The immigration reforms that Family First supported in the Senate (with amendments) continue to deliver better arrangements for Australia’s borders and migration system, as well as putting the people smugglers out of business. Now Indonesia are following Australia’s lead on boat turn-backs, and European nations are eager to know how we have secured our borders. Detention costs are falling dramatically as a result of the new immigration policies and children and their parents are being released from detention. This was not possible while the boats kept coming under the previous government. Not only does the closure of detention centres save money, it means we have funding in the system we can use to expand our refugee intake from crises all over the world.
The 2015/16 Budget reveals an additional $286m cost due to the slow progress in processing the existing caseload of illegal maritime arrivals. This comes on top of an additional $247m spending on offshore resettlement arrangements, and a new capital cost for resourcing existing processing facilities offshore of $141m. These are largely offset by savings of $539m in this year alone from detention centre closures due to the stopping of the boats.
I am very concerned at the continuing upward trend in national debt. It grows from $250 billion in the current 2014/15 year to $325 billion in 2018/19 – a massive rise in just 4 years.

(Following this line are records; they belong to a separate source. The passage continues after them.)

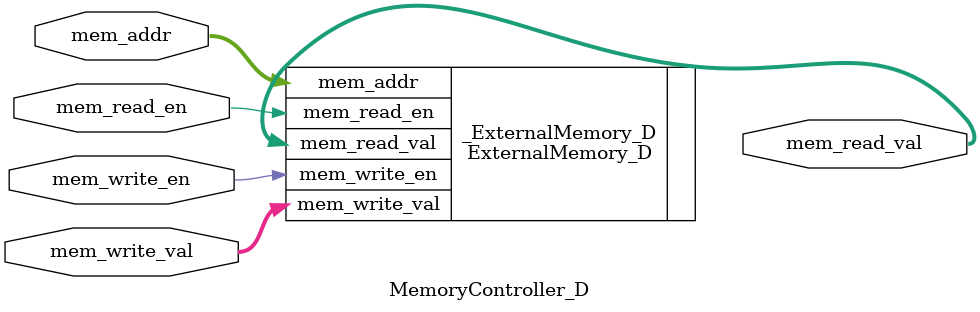
<source format=v>
`ifndef __MEMORYCONTROLLER_D_V__
`define __MEMORYCONTROLLER_D_V__

`include "ExternalMemory_D.v"

module MemoryController_D # (
	parameter MEM_WIDTH = 32,
	parameter MEM_SIZE = 256
	)	(
	input wire [$clog2(MEM_SIZE)-1:0] mem_addr,
	input wire mem_read_en,
	input wire mem_write_en,
	output wire [MEM_WIDTH-1:0] mem_read_val,
	input wire [MEM_WIDTH-1:0] mem_write_val
	);

	ExternalMemory_D # (
		.MEM_WIDTH(MEM_WIDTH),
		.MEM_SIZE(MEM_SIZE)
	) _ExternalMemory_D (
		.mem_addr(mem_addr),
		.mem_read_en(mem_read_en),
		.mem_write_en(mem_write_en),
		.mem_read_val(mem_read_val),
		.mem_write_val(mem_write_val)
	);

endmodule

`endif /*__MEMORYCONTROLLER_D_V__*/
</source>
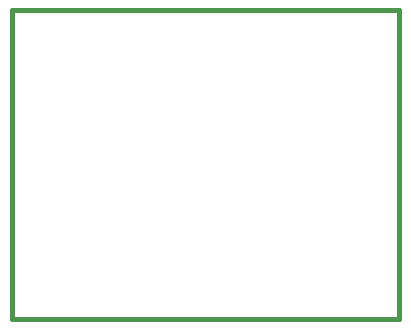
<source format=gbr>
G04 #@! TF.GenerationSoftware,KiCad,Pcbnew,6.0.0-rc1-unknown-1088786~66~ubuntu16.04.1*
G04 #@! TF.CreationDate,2018-12-29T10:22:54+01:00
G04 #@! TF.ProjectId,audi_concert1_chorus1_volume_fix,61756469-5f63-46f6-9e63-657274315f63,rev?*
G04 #@! TF.SameCoordinates,Original*
G04 #@! TF.FileFunction,Profile,NP*
%FSLAX46Y46*%
G04 Gerber Fmt 4.6, Leading zero omitted, Abs format (unit mm)*
G04 Created by KiCad (PCBNEW 6.0.0-rc1-unknown-1088786~66~ubuntu16.04.1) date So 29. december 2018, 10:22:54 CET*
%MOMM*%
%LPD*%
G04 APERTURE LIST*
%ADD10C,0.400000*%
G04 APERTURE END LIST*
D10*
X196596000Y-93726000D02*
X196342000Y-93726000D01*
X196596000Y-119888000D02*
X196596000Y-93726000D01*
X163830000Y-119888000D02*
X196596000Y-119888000D01*
X163830000Y-93726000D02*
X163830000Y-119888000D01*
X164084000Y-93726000D02*
X163830000Y-93726000D01*
X196342000Y-93726000D02*
X164084000Y-93726000D01*
M02*

</source>
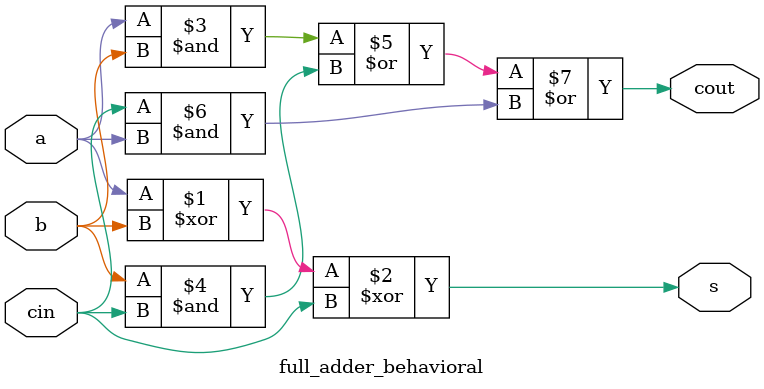
<source format=v>
`timescale 1ns / 1ps
module full_adder_behavioral(s, cout, cin, a, b
    );
input cin, a, b;
output s, cout;
assign s = a^b^cin;
assign cout = a&b | b&cin | cin&a;

endmodule

</source>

Debt as a percentage of GDP continues to rise, peaking at 18% in 2016/17.
- there has been a further $153m cost from the historically generous retirement incomes for public servants now in retirement, known as ‘defined benefit superannuation’
- data retention policies will cost $131.3m over 4 years to implement and fund changes
So in conclusion, Family First takes a short term and longer term view – controlled spending, and supporting new child care measures for double income families in this Budget, and seeking land supply reform and tax relief for single income families in the longer term.